Quattro giochi e una promessa vaga
I titoli si comprano dall’app Xbox su PC e sono compresi in tutti i livelli di abbonamento a Game Pass. La parte che vale davvero è un’altra: la licenza digitale già posseduta su console viene riconosciuta anche su PC e portatile, senza ricomprare niente. Sono anche giocabili in streaming via cloud.
Non è una conversione buttata lì.
L’architetto hardware di Xbox, Jason Ronald, ha elencato le aggiunte specifiche per computer: sincronizzazione verticale per eliminare le smagliature dell’immagine, finestra o schermo intero a scelta, e risoluzione aumentata fino a quattro volte l’originale. Gli obiettivi sbloccabili, quelli sì, arriveranno “entro l’anno”, formula che nel gergo delle roadmap significa che nessuno ha ancora una data.
I requisiti minimi pubblicati sono da museo anche loro: un Intel Core i3-8100 o un Ryzen 3 1200, 8 GB di memoria e una GeForce GTX 950 o una Radeon RX 550. Roba che sta in qualunque cosa abbia acceso uno schermo negli ultimi otto anni, il che è coerente con l’obiettivo dichiarato di arrivare sui portatili.
Cinque anni fa la stessa azienda diceva il contrario
Qui la memoria conviene tenerla accesa. Nel 2021 Microsoft aveva chiuso il programma di retrocompatibilità e comunicato che non ne avrebbero aggiunti altri, spiegando di aver raggiunto il limite di quello che vincoli di licenza, ostacoli legali e problemi tecnici consentivano di fare.
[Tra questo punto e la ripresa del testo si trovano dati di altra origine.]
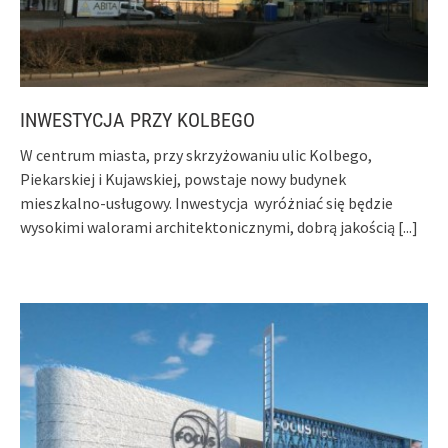
INWESTYCJA PRZY KOLBEGO
W centrum miasta, przy skrzyżowaniu ulic Kolbego,
Piekarskiej i Kujawskiej, powstaje nowy budynek
mieszkalno-usługowy. Inwestycja wyróżniać się będzie
wysokimi walorami architektonicznymi, dobrą jakością
[...]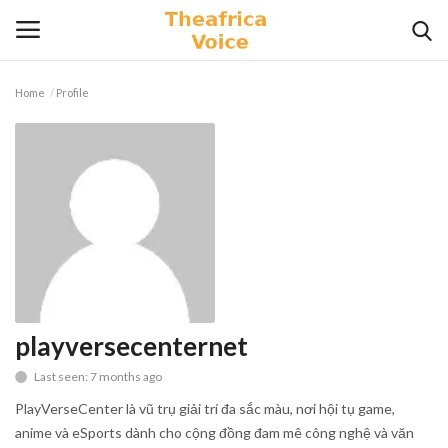
Home
Profile
Login
Register
Home
Contact
Videos
Travel
playversecenternet
Last seen: 7 months ago
Lifestyle
PlayVerseCenter là vũ trụ giải trí đa sắc màu, nơi hội tụ game,
Gallery
anime và eSports dành cho cộng đồng đam mê công nghệ và văn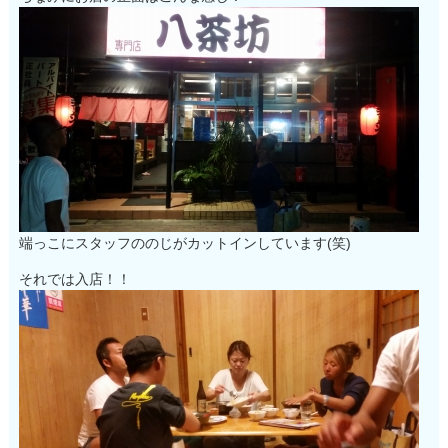
端っこにスタッフののじがカットインしています(笑)
それでは入店！！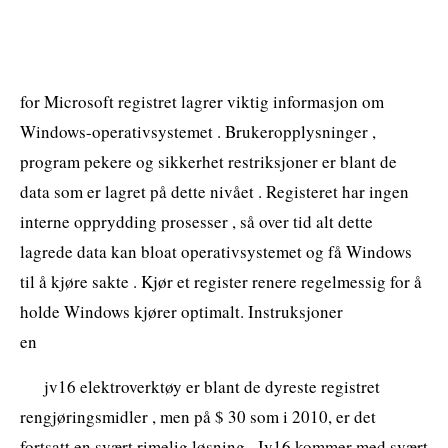
for Microsoft registret lagrer viktig informasjon om
Windows-operativsystemet . Brukeropplysninger ,
program pekere og sikkerhet restriksjoner er blant de
data som er lagret på dette nivået . Registeret har ingen
interne opprydding prosesser , så over tid alt dette
lagrede data kan bloat operativsystemet og få Windows
til å kjøre sakte . Kjør et register renere regelmessig for å
holde Windows kjører optimalt. Instruksjoner
en
jv16 elektroverktøy er blant de dyreste registret
rengjøringsmidler , men på $ 30 som i 2010, er det
fortsatt en svært rimelig løsning . Jv16 kommer med svært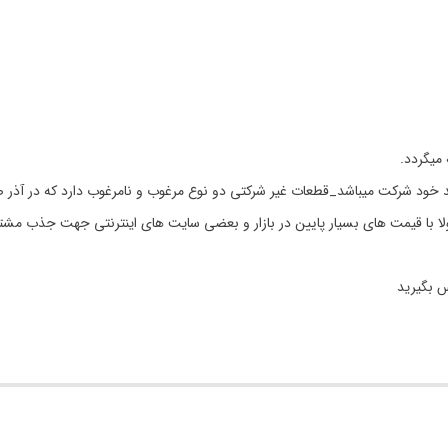
 خود شرکت میباشد_قطعات غیر شرکتی دو نوع مرغوب و نامرغوب دارد که در آذر ص
مولا با قیمت های بسیار پایین در بازار و بعضی سایت های اینترنتی جهت جذب مشت
س بگیرید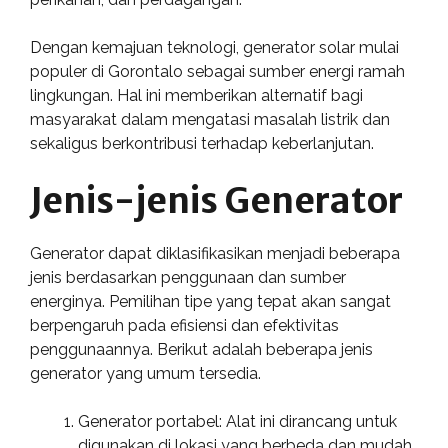
Dengan kemajuan teknologi, generator solar mulai
populer di Gorontalo sebagai sumber energi ramah
lingkungan. Hal ini memberikan alternatif bagi
masyarakat dalam mengatasi masalah listrik dan
sekaligus berkontribusi terhadap keberlanjutan.
Jenis-jenis Generator
Generator dapat diklasifikasikan menjadi beberapa
jenis berdasarkan penggunaan dan sumber
energinya. Pemilihan tipe yang tepat akan sangat
berpengaruh pada efisiensi dan efektivitas
penggunaannya. Berikut adalah beberapa jenis
generator yang umum tersedia.
Generator portabel: Alat ini dirancang untuk
digunakan di lokasi yang berbeda dan mudah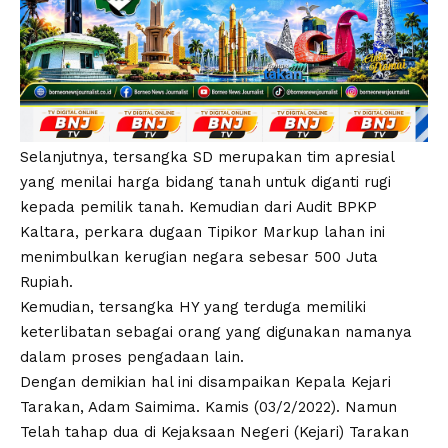
Selanjutnya, tersangka SD merupakan tim apresial
yang menilai harga bidang tanah untuk diganti rugi
kepada pemilik tanah. Kemudian dari Audit BPKP
Kaltara, perkara dugaan Tipikor Markup lahan ini
menimbulkan kerugian negara sebesar 500 Juta
Rupiah.
Kemudian, tersangka HY yang terduga memiliki
keterlibatan sebagai orang yang digunakan namanya
dalam proses pengadaan lain.
Dengan demikian hal ini disampaikan Kepala Kejari
Tarakan, Adam Saimima. Kamis (03/2/2022). Namun
Telah tahap dua di Kejaksaan Negeri (Kejari) Tarakan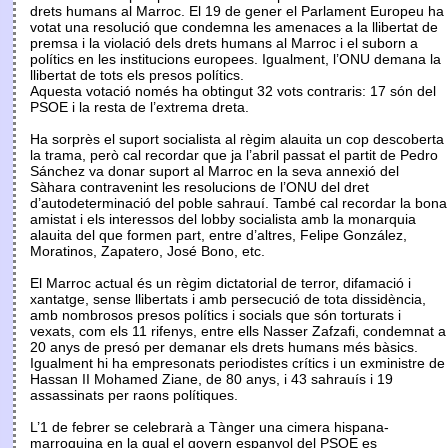
drets humans al Marroc. El 19 de gener el Parlament Europeu ha
votat una resolució que condemna les amenaces a la llibertat de
premsa i la violació dels drets humans al Marroc i el suborn a
polítics en les institucions europees. Igualment, l’ONU demana la
llibertat de tots els presos polítics.
Aquesta votació només ha obtingut 32 vots contraris: 17 són del
PSOE i la resta de l’extrema dreta.
Ha sorprès el suport socialista al règim alauita un cop descoberta
la trama, però cal recordar que ja l’abril passat el partit de Pedro
Sánchez va donar suport al Marroc en la seva annexió del
Sàhara contravenint les resolucions de l’ONU del dret
d’autodeterminació del poble sahrauí. També cal recordar la bona
amistat i els interessos del lobby socialista amb la monarquia
alauita del que formen part, entre d’altres, Felipe González,
Moratinos, Zapatero, José Bono, etc.
El Marroc actual és un règim dictatorial de terror, difamació i
xantatge, sense llibertats i amb persecució de tota dissidència,
amb nombrosos presos polítics i socials que són torturats i
vexats, com els 11 rifenys, entre ells Nasser Zafzafi, condemnat a
20 anys de presó per demanar els drets humans més bàsics.
Igualment hi ha empresonats periodistes crítics i un exministre de
Hassan II Mohamed Ziane, de 80 anys, i 43 sahrauís i 19
assassinats per raons polítiques.
L’1 de febrer se celebrarà a Tànger una cimera hispana-
marroquina en la qual el govern espanyol del PSOE es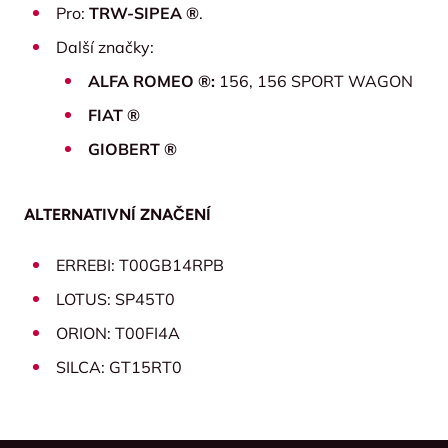
Pro:
TRW-SIPEA ®
.
Další značky:
ALFA ROMEO ®:
156, 156 SPORT WAGON
FIAT ®
GIOBERT ®
ALTERNATIVNÍ ZNAČENÍ
ERREBI: T00GB14RPB
LOTUS: SP45T0
ORION: T00FI4A
SILCA: GT15RT0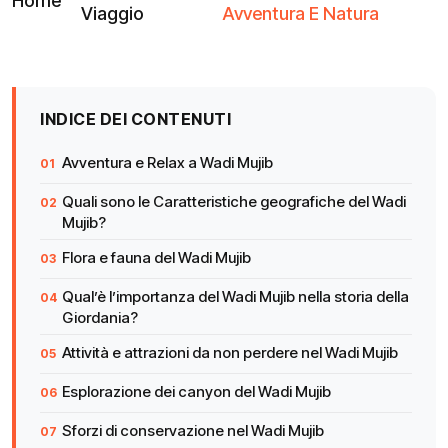
Home
Viaggio
Avventura E Natura
INDICE DEI CONTENUTI
Avventura e Relax a Wadi Mujib
Quali sono le Caratteristiche geografiche del Wadi
Mujib?
Flora e fauna del Wadi Mujib
Qual’è l’importanza del Wadi Mujib nella storia della
Giordania?
Attività e attrazioni da non perdere nel Wadi Mujib
Esplorazione dei canyon del Wadi Mujib
Sforzi di conservazione nel Wadi Mujib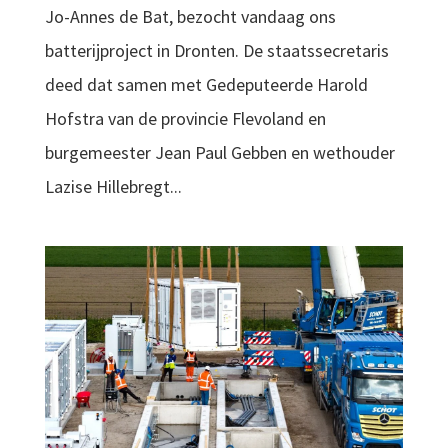
Jo-Annes de Bat, bezocht vandaag ons
batterijproject in Dronten. De staatssecretaris
deed dat samen met Gedeputeerde Harold
Hofstra van de provincie Flevoland en
burgemeester Jean Paul Gebben en wethouder
Lazise Hillebregt...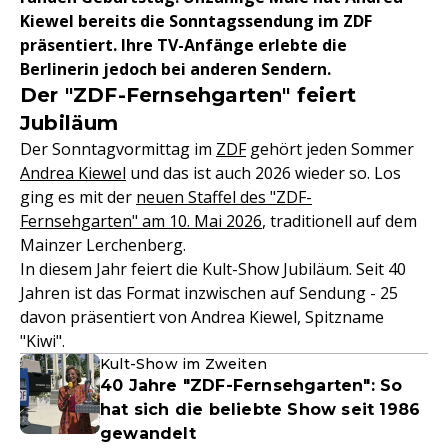
Kiewel bereits die Sonntagssendung im ZDF
präsentiert. Ihre TV-Anfänge erlebte die
Berlinerin jedoch bei anderen Sendern.
Der "ZDF-Fernsehgarten" feiert
Jubiläum
Der Sonntagvormittag im
ZDF
gehört jeden Sommer
Andrea Kiewel
und das ist auch 2026 wieder so. Los
ging es mit der
neuen Staffel des "ZDF-
Fernsehgarten" am 10. Mai 2026
, traditionell auf dem
Mainzer Lerchenberg.
In diesem Jahr feiert die Kult-Show Jubiläum. Seit 40
Jahren ist das Format inzwischen auf Sendung - 25
davon präsentiert von Andrea Kiewel, Spitzname
"Kiwi".
Kult-Show im Zweiten
40 Jahre "ZDF-Fernsehgarten": So
hat sich die beliebte Show seit 1986
gewandelt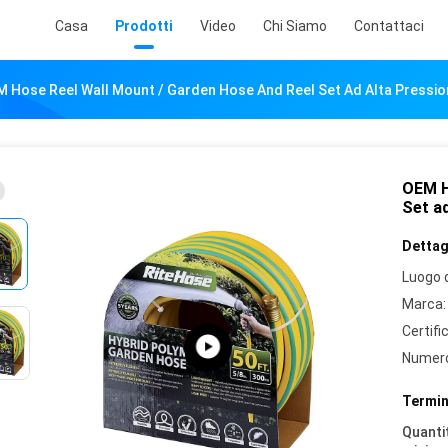
Casa
Prodotti
Video
Chi Siamo
Contattaci
 Hose Reel Wall Mount / Garden Hose And Reel Set Ad Alta Pressio
OEM H
Set ad
Dettagl
Luogo d
Marca:
Certifi
Numero
Termin
Quantit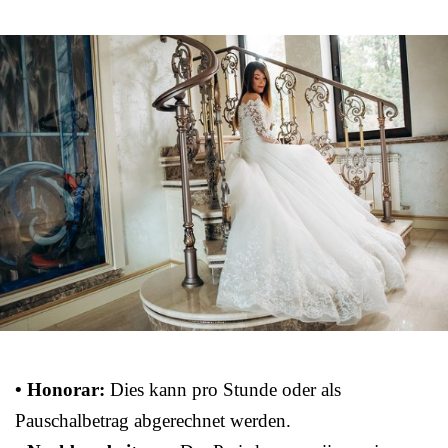
• Honorar:
Dies kann pro Stunde oder als
Pauschalbetrag abgerechnet werden.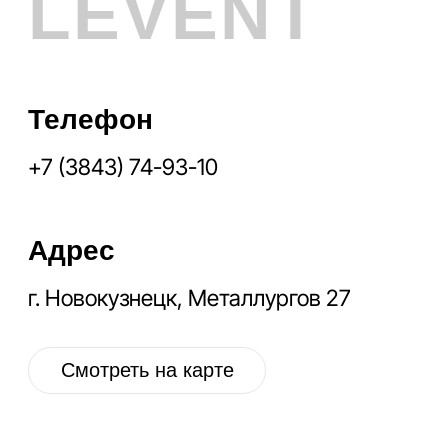
Адрес
г. Новокузнецк, Металлургов 8
Смотреть на карте
График работы
Ежедневно с 10:00 до 19:00
Социальные
сети
VK
OK
IG
YT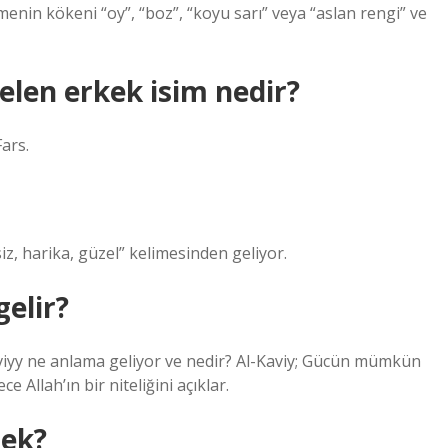
limenin kökeni “oy”, “boz”, “koyu sarı” veya “aslan rengi” ve
elen erkek isim nedir?
ars.
, orijinal, benzersiz, harika, güzel” kelimesinden geliyor.
gelir?
Kaviyy ne anlama geliyor ve nedir? Al-Kaviy; Gücün mümkün
 Allah’ın bir niteliğini açıklar.
mek?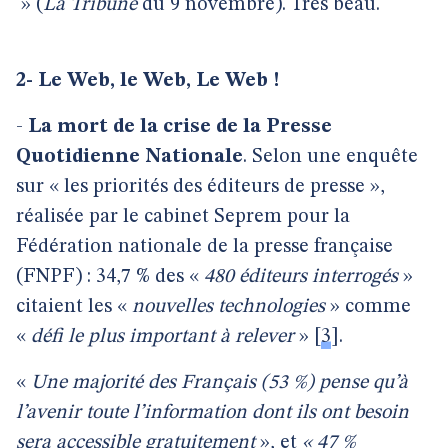
» (
La Tribune
du 9 novembre). Très beau.
2- Le Web, le Web, Le Web !
-
La mort de la crise de la Presse
Quotidienne Nationale
. Selon une enquête
sur « les priorités des éditeurs de presse »,
réalisée par le cabinet Seprem pour la
Fédération nationale de la presse française
(FNPF) : 34,7 % des «
480 éditeurs interrogés
»
citaient les «
nouvelles technologies
» comme
«
défi le plus important à relever
»
[
3
]
.
«
Une majorité des Français (53 %) pense qu’à
l’avenir toute l’information dont ils ont besoin
sera accessible gratuitement
», et
« 47 %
Nel 2026 quei tre vincoli evidentemente si sono spostati, e nessuno ha spiegato in che modo, quali licenze siano state rinegoziate o perché la stessa architettura che nel 2021 era un muro tecnico oggi giri dentro un emulatore su un portatile da 8 GB di memoria.
La spiegazione più economica è che sia cambiato l’incentivo, non la tecnologia. Microsoft possiede Windows, cioè la piattaforma da gioco con più utenti al mondo, e sta spingendo il marchio Xbox fuori dalla console dopo il cambio ai vertici di febbraio. Un catalogo di vent’anni è materiale gratuito da mettere davanti a quel pubblico, e serve anche a giustificare l’esistenza di un handheld a marchio Xbox in un mercato dove Valve fa già la stessa cosa da anni.
Il che non toglie niente al fatto in sé. Quattro giochi che nessuno poteva più comprare legalmente tornano acquistabili, e la licenza segue il compratore invece di restare inchiodata al pezzo di plastica. È il minimo sindacale della preservazione, ed è comunque più di quanto stia facendo Sony coi dischi. Chi vuole vedere come si fa il lavoro sul serio, con motore aggiornato e supporto ai controller moderni, guardi cosa combina GOG e poi confronti gli store.
Il verdetto: Quattro giochi in vent’anni di catalogo sono un campione, non un archivio: se entro dicembre la lista non è cresciuta di almeno un ordine di grandezza, avremo la conferma che questa non era preservazione ma un argomento di vendita per un portatile.